To make matters worse, a recession is on its way, Larson said. The global and EM economist said that the risk of recession is rising globally, although it remains unclear exactly when it will hit. And while most like to point to the US-China trade war as being a key culprit behind the global economic slowdown, Larson pointed out that there are trade tensions all around the world fueling uncertainty, including Brexit and the trade issues between Japan and Korea. However, he says that the catalyst will likely be a US recession, which will set off a domino effect around the world.
And a recession is usually followed by a USD rally, which will further exacerbate EM debt struggles. The only question that remains at this point is when this perfect storm will manifest.

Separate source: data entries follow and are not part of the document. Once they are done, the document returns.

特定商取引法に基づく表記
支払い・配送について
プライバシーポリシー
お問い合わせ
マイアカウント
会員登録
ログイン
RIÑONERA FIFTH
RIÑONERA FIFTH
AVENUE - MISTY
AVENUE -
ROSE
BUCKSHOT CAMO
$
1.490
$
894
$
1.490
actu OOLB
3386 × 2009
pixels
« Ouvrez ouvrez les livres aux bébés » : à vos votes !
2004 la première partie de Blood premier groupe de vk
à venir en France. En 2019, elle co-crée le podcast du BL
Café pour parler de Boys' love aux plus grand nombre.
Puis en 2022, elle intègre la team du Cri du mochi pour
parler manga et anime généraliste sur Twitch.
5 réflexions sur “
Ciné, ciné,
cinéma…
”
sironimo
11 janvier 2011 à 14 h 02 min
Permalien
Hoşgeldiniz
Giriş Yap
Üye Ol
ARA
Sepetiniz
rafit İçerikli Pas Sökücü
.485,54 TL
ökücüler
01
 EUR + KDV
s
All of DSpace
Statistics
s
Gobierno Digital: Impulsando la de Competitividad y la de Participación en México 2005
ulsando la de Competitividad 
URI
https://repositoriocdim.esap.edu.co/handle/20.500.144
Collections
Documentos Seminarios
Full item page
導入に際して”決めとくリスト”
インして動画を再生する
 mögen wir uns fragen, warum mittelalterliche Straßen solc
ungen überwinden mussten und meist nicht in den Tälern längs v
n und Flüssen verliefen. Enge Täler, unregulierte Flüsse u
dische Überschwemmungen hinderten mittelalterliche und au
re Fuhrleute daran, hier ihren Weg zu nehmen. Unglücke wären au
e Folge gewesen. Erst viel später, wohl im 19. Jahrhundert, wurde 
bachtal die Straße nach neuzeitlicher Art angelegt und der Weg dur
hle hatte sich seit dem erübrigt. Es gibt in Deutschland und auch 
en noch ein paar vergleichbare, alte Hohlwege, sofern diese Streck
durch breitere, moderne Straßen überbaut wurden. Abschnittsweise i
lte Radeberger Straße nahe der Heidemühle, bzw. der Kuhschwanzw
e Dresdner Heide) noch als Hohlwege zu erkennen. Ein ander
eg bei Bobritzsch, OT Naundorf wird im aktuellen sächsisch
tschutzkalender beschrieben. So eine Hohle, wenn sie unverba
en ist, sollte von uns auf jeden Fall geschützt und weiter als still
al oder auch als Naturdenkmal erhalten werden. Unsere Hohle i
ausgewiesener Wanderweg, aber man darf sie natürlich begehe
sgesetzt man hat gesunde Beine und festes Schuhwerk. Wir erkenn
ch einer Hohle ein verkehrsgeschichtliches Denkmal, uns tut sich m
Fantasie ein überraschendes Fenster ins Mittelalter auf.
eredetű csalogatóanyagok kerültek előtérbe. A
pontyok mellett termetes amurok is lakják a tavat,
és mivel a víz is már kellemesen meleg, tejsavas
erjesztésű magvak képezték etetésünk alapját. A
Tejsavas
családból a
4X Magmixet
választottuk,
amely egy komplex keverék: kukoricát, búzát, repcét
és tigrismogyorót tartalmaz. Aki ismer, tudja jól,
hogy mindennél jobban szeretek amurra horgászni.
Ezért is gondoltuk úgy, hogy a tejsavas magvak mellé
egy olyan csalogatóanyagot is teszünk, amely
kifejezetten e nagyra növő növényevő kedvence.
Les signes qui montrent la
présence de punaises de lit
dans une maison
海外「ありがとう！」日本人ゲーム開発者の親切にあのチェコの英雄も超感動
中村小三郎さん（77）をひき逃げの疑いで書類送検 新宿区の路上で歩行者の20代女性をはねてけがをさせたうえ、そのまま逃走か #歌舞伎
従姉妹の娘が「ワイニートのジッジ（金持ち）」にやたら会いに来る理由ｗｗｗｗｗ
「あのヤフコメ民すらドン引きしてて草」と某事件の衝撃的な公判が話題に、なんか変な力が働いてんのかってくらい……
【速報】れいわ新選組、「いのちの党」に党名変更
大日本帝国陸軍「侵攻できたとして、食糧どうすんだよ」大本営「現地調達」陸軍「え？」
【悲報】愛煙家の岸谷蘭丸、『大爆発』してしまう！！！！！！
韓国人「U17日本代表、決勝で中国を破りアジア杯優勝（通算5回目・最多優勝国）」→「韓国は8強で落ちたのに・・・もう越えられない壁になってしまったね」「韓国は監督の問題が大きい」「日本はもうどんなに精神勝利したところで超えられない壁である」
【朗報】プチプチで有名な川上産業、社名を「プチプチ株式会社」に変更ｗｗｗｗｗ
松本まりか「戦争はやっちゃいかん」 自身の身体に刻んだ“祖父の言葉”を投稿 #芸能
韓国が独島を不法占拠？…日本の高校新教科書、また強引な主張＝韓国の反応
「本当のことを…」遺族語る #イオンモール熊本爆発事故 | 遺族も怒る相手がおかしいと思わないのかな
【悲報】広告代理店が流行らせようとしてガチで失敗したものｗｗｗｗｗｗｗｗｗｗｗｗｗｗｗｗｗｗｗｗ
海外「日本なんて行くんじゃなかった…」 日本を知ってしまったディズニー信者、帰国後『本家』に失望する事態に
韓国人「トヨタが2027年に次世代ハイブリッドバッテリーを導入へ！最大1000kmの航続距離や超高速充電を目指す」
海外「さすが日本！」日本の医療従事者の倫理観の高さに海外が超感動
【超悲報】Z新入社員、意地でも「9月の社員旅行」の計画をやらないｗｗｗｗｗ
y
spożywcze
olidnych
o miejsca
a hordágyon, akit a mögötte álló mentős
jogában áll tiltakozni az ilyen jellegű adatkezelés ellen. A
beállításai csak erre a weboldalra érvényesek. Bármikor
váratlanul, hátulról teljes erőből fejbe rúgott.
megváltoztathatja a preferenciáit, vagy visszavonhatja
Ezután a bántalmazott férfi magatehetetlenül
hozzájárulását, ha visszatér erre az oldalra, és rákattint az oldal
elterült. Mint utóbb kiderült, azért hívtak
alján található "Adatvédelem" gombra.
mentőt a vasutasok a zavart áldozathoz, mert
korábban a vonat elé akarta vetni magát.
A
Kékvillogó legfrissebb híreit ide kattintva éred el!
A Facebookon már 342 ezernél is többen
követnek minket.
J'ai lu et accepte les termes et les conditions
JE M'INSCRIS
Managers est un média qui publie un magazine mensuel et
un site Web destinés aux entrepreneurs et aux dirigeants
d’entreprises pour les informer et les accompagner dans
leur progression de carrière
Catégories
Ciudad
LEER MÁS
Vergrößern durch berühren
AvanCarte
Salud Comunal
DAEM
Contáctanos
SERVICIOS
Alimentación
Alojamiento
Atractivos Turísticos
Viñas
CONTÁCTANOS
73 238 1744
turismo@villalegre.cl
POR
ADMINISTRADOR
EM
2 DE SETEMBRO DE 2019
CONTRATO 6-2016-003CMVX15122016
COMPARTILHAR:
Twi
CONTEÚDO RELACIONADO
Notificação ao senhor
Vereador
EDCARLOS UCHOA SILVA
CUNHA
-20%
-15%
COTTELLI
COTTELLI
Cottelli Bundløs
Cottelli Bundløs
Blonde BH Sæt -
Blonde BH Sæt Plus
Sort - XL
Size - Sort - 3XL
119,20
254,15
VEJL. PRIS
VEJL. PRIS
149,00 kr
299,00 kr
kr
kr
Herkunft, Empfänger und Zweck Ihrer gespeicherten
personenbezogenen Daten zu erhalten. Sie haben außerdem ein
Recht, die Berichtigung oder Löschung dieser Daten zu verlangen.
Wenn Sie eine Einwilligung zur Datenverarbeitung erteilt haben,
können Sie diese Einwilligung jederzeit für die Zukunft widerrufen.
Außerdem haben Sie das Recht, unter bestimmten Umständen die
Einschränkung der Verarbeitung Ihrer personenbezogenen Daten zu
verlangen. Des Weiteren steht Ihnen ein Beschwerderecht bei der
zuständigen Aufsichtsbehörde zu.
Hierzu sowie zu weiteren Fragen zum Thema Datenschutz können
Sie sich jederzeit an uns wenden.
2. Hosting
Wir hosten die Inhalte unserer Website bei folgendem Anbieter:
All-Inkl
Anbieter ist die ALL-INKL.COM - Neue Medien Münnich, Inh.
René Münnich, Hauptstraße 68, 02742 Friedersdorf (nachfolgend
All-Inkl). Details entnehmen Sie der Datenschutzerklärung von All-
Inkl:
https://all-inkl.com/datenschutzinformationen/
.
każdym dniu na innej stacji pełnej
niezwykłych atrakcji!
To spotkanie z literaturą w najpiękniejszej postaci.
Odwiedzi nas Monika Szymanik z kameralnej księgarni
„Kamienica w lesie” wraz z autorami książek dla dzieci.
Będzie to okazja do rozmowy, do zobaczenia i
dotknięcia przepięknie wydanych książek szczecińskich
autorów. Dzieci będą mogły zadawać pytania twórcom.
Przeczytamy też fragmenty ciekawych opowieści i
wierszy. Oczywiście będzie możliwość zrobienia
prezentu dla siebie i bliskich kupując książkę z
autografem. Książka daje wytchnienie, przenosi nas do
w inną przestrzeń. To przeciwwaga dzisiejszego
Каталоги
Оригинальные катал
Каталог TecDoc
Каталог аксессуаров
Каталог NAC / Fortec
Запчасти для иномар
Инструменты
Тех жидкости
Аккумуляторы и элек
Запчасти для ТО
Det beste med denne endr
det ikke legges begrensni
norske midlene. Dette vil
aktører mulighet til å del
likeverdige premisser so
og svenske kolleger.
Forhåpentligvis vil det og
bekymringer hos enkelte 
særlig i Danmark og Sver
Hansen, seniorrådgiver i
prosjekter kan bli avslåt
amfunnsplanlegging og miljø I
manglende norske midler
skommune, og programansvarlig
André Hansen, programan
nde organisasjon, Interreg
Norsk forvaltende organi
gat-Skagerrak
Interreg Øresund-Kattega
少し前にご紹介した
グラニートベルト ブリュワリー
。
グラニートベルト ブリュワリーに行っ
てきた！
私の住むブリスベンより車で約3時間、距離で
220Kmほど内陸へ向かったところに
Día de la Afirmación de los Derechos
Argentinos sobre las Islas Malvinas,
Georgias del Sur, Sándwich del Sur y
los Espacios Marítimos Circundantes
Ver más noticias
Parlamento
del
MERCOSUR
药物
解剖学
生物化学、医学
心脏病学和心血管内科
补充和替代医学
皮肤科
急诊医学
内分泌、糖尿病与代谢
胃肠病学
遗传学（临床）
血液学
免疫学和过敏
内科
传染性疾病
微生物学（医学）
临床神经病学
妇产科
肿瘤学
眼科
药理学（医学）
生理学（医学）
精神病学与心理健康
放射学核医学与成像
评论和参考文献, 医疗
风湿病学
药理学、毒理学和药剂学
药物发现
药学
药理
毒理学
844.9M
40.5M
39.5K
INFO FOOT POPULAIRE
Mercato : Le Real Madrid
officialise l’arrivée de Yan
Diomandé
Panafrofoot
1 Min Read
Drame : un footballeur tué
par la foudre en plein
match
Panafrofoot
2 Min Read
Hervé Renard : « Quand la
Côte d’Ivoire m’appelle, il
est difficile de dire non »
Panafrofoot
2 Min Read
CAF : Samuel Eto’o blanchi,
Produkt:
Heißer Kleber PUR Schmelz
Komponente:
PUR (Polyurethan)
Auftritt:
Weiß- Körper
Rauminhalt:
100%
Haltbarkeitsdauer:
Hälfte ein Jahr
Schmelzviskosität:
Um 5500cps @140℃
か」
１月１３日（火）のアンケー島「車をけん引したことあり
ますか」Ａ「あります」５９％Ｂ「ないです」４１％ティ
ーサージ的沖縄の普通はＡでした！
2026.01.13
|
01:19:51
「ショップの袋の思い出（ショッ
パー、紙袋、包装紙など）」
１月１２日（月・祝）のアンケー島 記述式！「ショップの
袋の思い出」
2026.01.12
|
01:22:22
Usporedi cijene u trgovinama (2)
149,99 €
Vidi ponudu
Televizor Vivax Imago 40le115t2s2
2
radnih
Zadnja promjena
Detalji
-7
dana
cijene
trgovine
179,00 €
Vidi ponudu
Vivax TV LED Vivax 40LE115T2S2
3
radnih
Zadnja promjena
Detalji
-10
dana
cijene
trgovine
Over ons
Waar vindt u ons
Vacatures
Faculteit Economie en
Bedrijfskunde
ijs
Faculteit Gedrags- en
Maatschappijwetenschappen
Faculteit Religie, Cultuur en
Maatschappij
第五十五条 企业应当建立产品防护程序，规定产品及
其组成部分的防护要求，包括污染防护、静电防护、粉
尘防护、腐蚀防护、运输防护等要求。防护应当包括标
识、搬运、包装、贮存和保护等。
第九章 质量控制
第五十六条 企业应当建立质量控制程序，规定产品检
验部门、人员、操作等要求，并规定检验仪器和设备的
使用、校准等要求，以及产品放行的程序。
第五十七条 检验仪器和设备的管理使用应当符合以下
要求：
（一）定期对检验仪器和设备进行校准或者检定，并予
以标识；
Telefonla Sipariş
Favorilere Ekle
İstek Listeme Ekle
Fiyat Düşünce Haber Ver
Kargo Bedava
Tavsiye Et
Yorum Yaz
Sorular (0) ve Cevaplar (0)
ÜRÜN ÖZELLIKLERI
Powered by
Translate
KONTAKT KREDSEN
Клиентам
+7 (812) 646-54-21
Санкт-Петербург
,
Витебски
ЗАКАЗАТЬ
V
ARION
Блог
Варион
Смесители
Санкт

Larson said his core view is that the recession won’t necessarily materialize in 2020, but stressed that there are plenty of recessionary indicators that all but confirm we’re well down that path.
What we would have liked him to clarify: To what extent can Fed easing stave off EM Zombie Apocalypse 2: Night of the Living Debt. He did say, however, that markets are pricing a Fed rate cut when it meets in a few days, and that Fed cuts usually propel a global monetary easing trend. However, any monetary policy action takes between 12 and 18 months to show their real effect on the economy, and whether the current easing binge will come into effect in time to shield EMs mostly depends on how other global headwinds proceed over the next year.